● INSTRUCTIONS FOR THE TASK: Count the lines in the listing that contain the string "bettercap", matching case exactly, and give only that number.

● MATERIAL FOR THIS TASK:
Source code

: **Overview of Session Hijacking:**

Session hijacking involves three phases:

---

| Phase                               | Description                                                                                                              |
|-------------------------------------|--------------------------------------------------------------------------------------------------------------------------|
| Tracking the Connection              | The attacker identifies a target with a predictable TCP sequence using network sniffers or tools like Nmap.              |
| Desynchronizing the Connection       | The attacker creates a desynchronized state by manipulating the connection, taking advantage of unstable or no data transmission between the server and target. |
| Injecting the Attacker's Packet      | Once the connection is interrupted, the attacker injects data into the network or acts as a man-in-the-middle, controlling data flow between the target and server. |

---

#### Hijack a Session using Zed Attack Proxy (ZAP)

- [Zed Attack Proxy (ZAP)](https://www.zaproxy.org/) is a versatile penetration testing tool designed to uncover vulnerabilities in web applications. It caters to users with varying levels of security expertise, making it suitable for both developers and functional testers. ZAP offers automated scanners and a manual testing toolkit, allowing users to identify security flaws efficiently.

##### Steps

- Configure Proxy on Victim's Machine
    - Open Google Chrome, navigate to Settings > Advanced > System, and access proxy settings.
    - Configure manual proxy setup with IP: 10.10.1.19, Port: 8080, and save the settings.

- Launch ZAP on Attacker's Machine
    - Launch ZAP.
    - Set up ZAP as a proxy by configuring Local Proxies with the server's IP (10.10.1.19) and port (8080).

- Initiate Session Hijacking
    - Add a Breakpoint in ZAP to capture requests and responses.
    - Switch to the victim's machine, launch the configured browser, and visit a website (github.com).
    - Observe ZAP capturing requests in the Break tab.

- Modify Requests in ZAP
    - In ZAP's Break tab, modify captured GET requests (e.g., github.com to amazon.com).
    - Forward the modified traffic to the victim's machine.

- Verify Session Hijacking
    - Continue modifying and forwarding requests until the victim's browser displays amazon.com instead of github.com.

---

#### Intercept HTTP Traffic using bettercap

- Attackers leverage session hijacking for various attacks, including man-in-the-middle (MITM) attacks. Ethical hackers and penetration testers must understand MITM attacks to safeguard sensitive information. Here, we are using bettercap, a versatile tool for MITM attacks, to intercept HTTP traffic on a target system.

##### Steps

● WRITTEN ANSWER: 2